OPINION:
Imagine what life would be like if you did not have a bank account and a credit or debit card. It would be much harder to pay your bills, take trips on airlines, which normally require a credit or debit card, and receive payments, just to start. The shocking thing is that more than one-quarter of all American households are unbanked or underbanked and that this number is rising, not falling, largely because of ill-thought-out financial regulation and policies.
The term “unbanked” refers to people who have neither checking nor savings accounts. “Underbanked” refers to people who have either a checking or savings account but rely on alternative services such as non-bank money orders and check cashing, payday loans, pawn shops, refund anticipation loans, etc., at least once a year. These alternative sources usually are much more costly than banking services. Banking services to lower-income people have become increasingly expensive directly because of unthinking government regulators.
Last week, headlines were filled with such items as “Bank of America to charge $5 debit card fee.” Other banks are testing or planning monthly debit card fees and/or checking account fees. These new fees are a direct response to an amendment by Sen. Richard J. Durbin, Illinois Democrat, to the Dodd-Frank Act, which limits debit card transaction fees to 21 cents per transaction.
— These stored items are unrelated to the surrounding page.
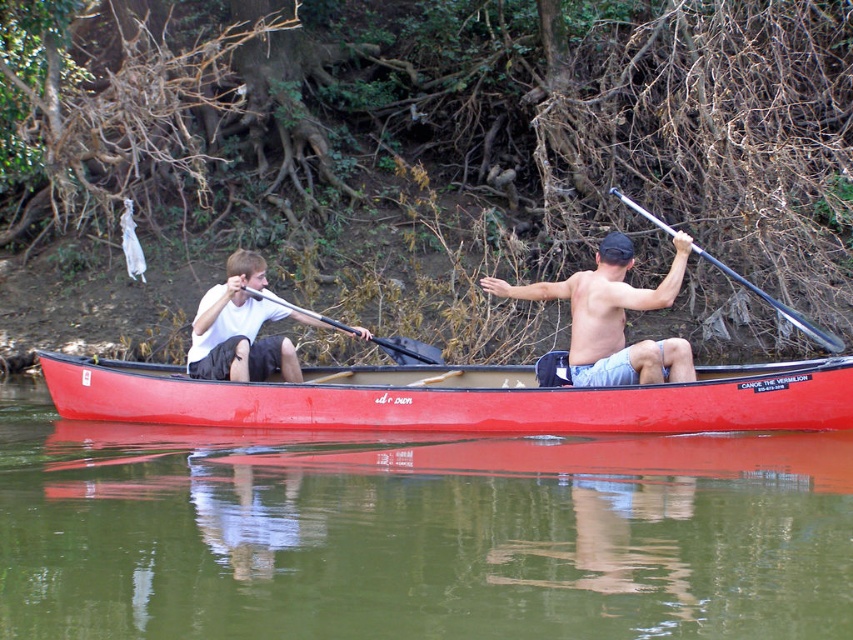
Question: Does green smooth water at center have a greater width compared to shiny blue shorts at center?

Choices:
 (A) yes
 (B) no

Answer: (B)

Question: Which point appears closest to the camera in this image?

Choices:
 (A) (122, 365)
 (B) (428, 362)
 (C) (225, 269)

Answer: (B)

Question: Which point is farther from the camera taking this photo?

Choices:
 (A) (144, 387)
 (B) (410, 349)
 (C) (714, 262)

Answer: (B)

Question: Is green smooth water at center smaller than matte red canoe at center?

Choices:
 (A) no
 (B) yes

Answer: (B)

Question: Which object is the closest to the green smooth water at center?

Choices:
 (A) matte red canoe at center
 (B) shiny blue shorts at center

Answer: (B)

Question: Considering the relative positions of matte white t-shirt at left and black rubber paddle at center in the image provided, where is matte white t-shirt at left located with respect to black rubber paddle at center?

Choices:
 (A) left
 (B) right

Answer: (A)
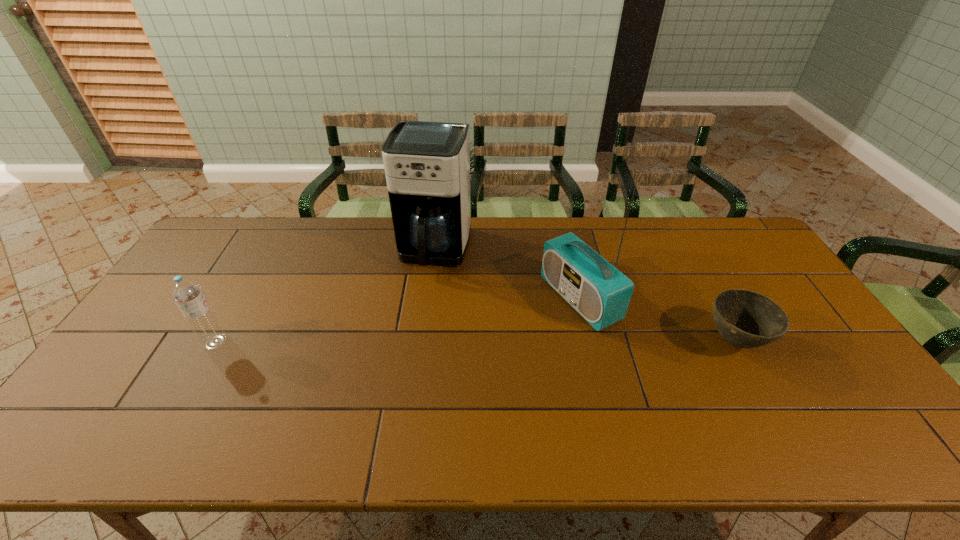
This screenshot has width=960, height=540. I want to click on water bottle, so point(187,294).

Where is `the leftmost object`? The width and height of the screenshot is (960, 540). the leftmost object is located at coordinates (187, 294).

Image resolution: width=960 pixels, height=540 pixels. In order to click on the shortest object in this screenshot , I will do `click(747, 319)`.

Identify the location of the rightmost object. The width and height of the screenshot is (960, 540). (747, 319).

Where is `radio receiver`? radio receiver is located at coordinates (600, 293).

At what (x,y) coordinates should I click in order to perform the action: click on coffee maker. Please return your answer as a coordinate pair (x, y). The image size is (960, 540). Looking at the image, I should click on (427, 164).

The image size is (960, 540). What are the coordinates of `free spot located 0.390m on the back of the leftmost object` in the screenshot? It's located at (270, 246).

Where is `free spot located 0.320m on the back of the rightmost object`? This screenshot has width=960, height=540. free spot located 0.320m on the back of the rightmost object is located at coordinates (684, 249).

Where is `free location located on the front panel of the radio receiver`? Image resolution: width=960 pixels, height=540 pixels. free location located on the front panel of the radio receiver is located at coordinates (456, 359).

At what (x,y) coordinates should I click in order to perform the action: click on vacant space situated on the front panel of the radio receiver. Please return your answer as a coordinate pair (x, y). Looking at the image, I should click on (519, 330).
In many cases, that does not cover the bank’s cost.
President Obama again showed that he doesn’t understand economic and financial policy by attacking the banks for responding to the price-control legislation that he signed into law. He accused the banks of using the new financial regulations as an “excuse” to impose the new fees on consumers. The president, not assisted by the ever-present teleprompter, babbled, “You can stop it because it - if you - if you say to the banks, ’You don’t have some inherent right just to - you know, get a certain amount of profit … .’ ” Karl Marx probably would have said the same thing, but in a more articulate way.
Assume you are running a business, whatever kind of business you can imagine, and suddenly the government imposes price controls on some of your products and greatly increases the cost of regulation on you and your competitors. You could do nothing and just suffer the loss of income, which probably would discourage you from trying to expand this particular business and hire new workers, or you could try to find ways around the cost of the new regulations and pass those costs on to your customers.
Politicians have been trying to impose price controls at least since the Roman Emperor Diocletian tried it in A.D. 301. It failed then, as it has every time since then over the past 2,000 years. Rent controls, which are price controls, ultimately result in slums and housing shortages. Those older than 40 years of age probably remember Jimmy Carter’s idiotic price controls on gasoline, which led to people waiting in lines for hours to get a small amount of gas. But the Obama administration and many in Congress (mainly, but not all, Democrats) seem to learn nothing from history or economic theory.
The biggest single increased cost driver for banks and other financial institutions is the avalanche of new government regulations. Who bears the cost of all these new regulations? The consumer. If banks try to absorb all of these costs, their profits will fall, which means their owners (stockholders) will move their capital elsewhere to more profitable industries, and thus banks will have less capital to protect themselves from loan losses and bad times and to hire new workers. It is low-income consumers who suffer the most. Regulatory costs to financial institutions are largely fixed in that the cost per account is roughly the same whether the account has $3,000 in it or $300,000. If the regulatory cost per account is $300, that means the cost for the $3,000 account is 10 percent, while the regulatory cost for the $300,000 account is just one-tenth of 1 percent.
In fact, many of the anti-money-laundering regulations, such as “Know Your Customer,” often have a higher cost per account for low-income people than for higher-income people. The reason is that many lower-income people are newer to the work force and have less detailed financial histories than higher-income, more established, folks, so the actual cost of due diligence is higher for lower-income people, making them less attractive customers.
As lower-income people are driven out of the banks because of ill-founded government regulation, they are forced to seek alternatives, including the use of cash, which easily can be stolen, lost or destroyed. Enlightened members of a legislative body or enlightened regulators would understand how ill-founded regulations impose great misery and risk on those least able to endure them. But the term “enlightened” and the president, Congress and the financial regulatory bureaucracy are rarely found in the same sentence.
What Congress should do is impose strict and independent cost-benefit requirements on all government regulatory agencies while at the same time giving those who suffer from ill-founded regulations the right to challenge those regulations - and the right to have their costs covered if they win.
The president’s team seems to be baffled by his fall in the polls. Could one reason be that almost every time he speaks, he shows an appalling economic ignorance? Perhaps he should speak less and use the time to read more of Milton Friedman and F.A. Hayek.
Richard W. Rahn is a senior fellow at the Cato Institute and chairman of the Institute for Global Economic Growth.